“C’est la cadence, c’est le pas Les nœuds que renouent les navires Par leur rythme épuisé Sur le flanc rond des mers Le staccato moteur & La voile qui gire & Le délié des langues Et les pleins noirs de l’encre Que nous suivons des doigts Quitte à nous y tacher Yeux fermés — Lèvres closes — Cœur alternatif”
Léa Silhol est romancière, nouvelliste et essayiste. Elle a tour à tour été qualifiée par la presse d’“onirique”, “élégiaque”, “shakespearienne”, et posée comme la plus grande styliste francophone des Littératures d’Imaginaire, et l’une des voix les plus poétiques de son temps. Sur la trentaine de volumes de poésie qu’elle a rédigés au fil du temps, les deux œuvres réunies dans cet opus sont les premières à être publiées. Après avoir chanté le prisme de l’élément liquide dans ses Contes de la Tisseuse, c’est sous l’égide de la mer seule, et des figures de ceux qui la bravent, qu’elle place cette ode double à la littérature — abordée par les chemins de traverse de l’inspiration qu’initie l’amour fou (Tracés de Feu), et ceux qui fusionnent lecteurs et auteurs (Navigator).
Traversées poétiques accompagnées des photographies en couleurs de Mad Youri et Sadana Silhol
Léa Silhol est une romancière, nouvelliste, anthologiste et essayiste française, née en 1967 à Casablanca. Elle a été par ailleurs l'une des fondatrices des éditions de l'Oxymore, directrice littéraire et artistique, attachée de presse, ainsi que musicienne dans le "concept band" Done by Mirrors. Ses univers s'inscrivent dans le champ de la Fantasy Mythique (Le cycle de Vertigen), la Fantasy Urbaine (l'univers des 'Fays' de Frontier), le Cyberpunk (la série Gridlock Coda), le Fantastique, le Réalisme Magique ("Sous le Lierre"), et la littérature expérimentale (La séquence Hyperfocus). Elle vit à l'heure actuelle dans le sud de la France avec sa famille, un chat poseur d'énigmes, et trois lévriers (galgos et podencos) sauvés des massacres en Espagne. Elle y partage son temps entre l'écriture, la musique, et la défense des causes qui lui sont chères.

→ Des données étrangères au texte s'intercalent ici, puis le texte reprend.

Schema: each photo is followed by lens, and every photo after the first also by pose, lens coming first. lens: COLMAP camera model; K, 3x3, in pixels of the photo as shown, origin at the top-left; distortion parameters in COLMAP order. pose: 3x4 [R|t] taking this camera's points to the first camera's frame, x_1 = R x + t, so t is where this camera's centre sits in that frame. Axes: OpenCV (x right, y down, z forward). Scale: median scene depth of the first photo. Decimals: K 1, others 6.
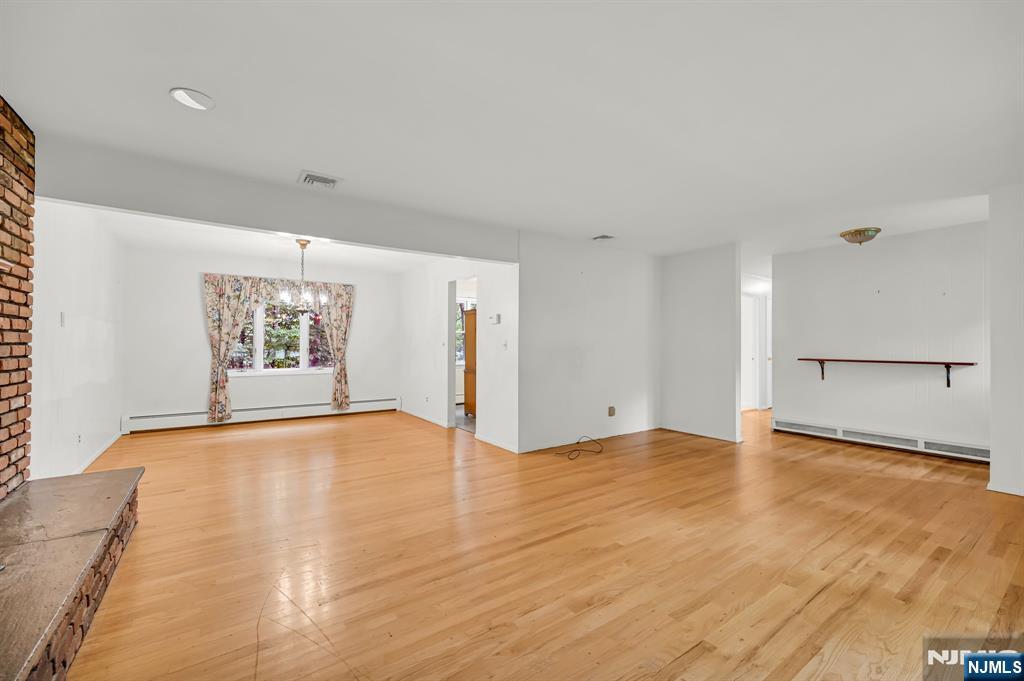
lens RADIAL K [[408.9, 0, 521.9], [0, 408.9, 343.8], [0, 0, 1]] dist [0.001150, -0.000183]
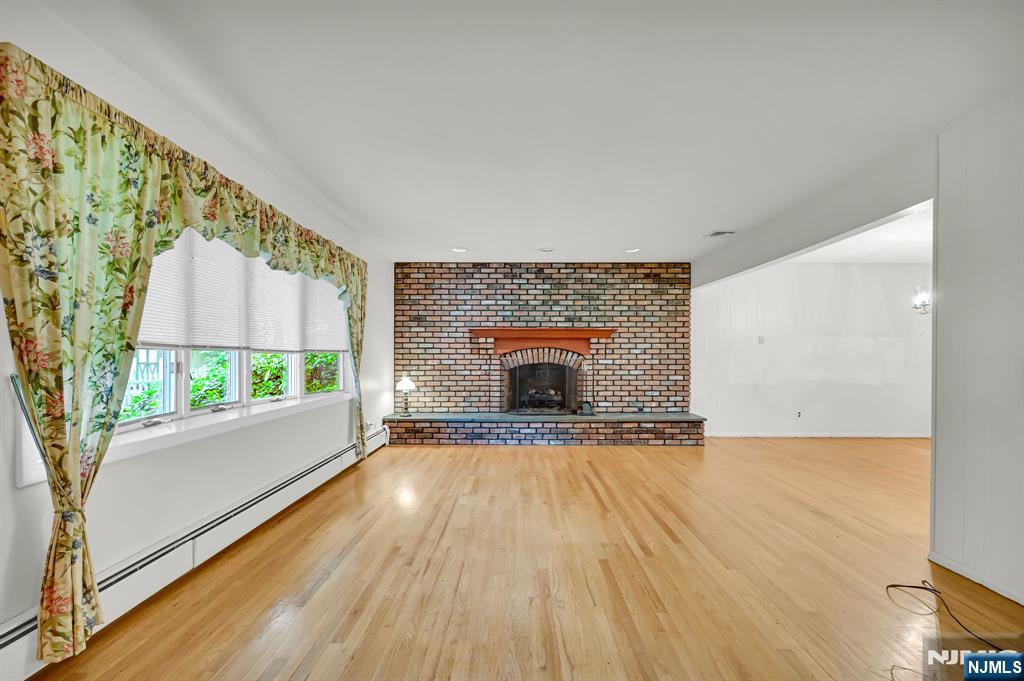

Evaluer la poésie est toujours difficile. N’étant pas très instruit en matière de métrique et autres obligations de la poésie classique, et ne connaissant pas non plus les codes qui régissent la poésie libre (y en a-t-il seulement?), je m’abstiendrai de parler de la forme. Parlons du fond, alors. Navigator, c’est probablement ce qu’il resterait de tous les autres ouvrages de l’autrice, une fois dépouillés de tout contexte et de tout nom étranger. Pas un squelette, mais plutôt du sang, et de la « substantifique moelle ». Et voilà pourquoi la critique est difficile, car comment évaluer le sang d’autrui ? Ca ne se fait pas. Il y a l’amour (toujours), mais embrasé et incandescent et jamais vécu comme une paix, puisque la paix est l’arrêt du changement, la petite-mort non-désirable : il y aura donc des poèmes flamboyants, taillés tantôt comme des complaintes et parfois comme du slam, avec ici et là comme un petit air de transe soufie ; la rencontre de l’Aimé, en ce sens, qui sauve et repêche, mais la félicité qui stagne et qui tue, et par conséquent la rupture nécessaire, et le retour à la solitude – pas de la même couleur pourtant, puisqu’elle enclenche le début d’un nouveau cycle. La même histoire, à la fois très personnelle et universelle, par petits bouts tranchants, et cette langue toujours aussi étonnante quand il s’agit de produire des images saisissantes où la beauté ne suffit plus : c’est le sublime, ou rien. La seconde partie du recueil, le Navigator proprement dit, a pour sa part des allures de longue incantation, d’appel et d’hommage à ceux qui ont précédé et d’invitation pour ceux qui suivront : les voyageurs, les quêteurs, tous ceux qui passent et qui marquent ou cherchent à marquer depuis que l’Homme raconte (puisqu’il faut bien raconter à un Autre) ; un relai, un geste de transmission, un appel à lire et à se nourrir pour conter à son tour dans un voyage qui, comme la mer, n’a pas de réel début ni – souhaitablement – de réelle fin. « Le navigateur est un vouloir en marche / Il ne désire pas tous les jours la paix ». En ce sens, Navigator n’est ni une île, ni une perle enchâssée. Juste un morceau de poésie à l’état sauvage. Juste ça, et rien de moins.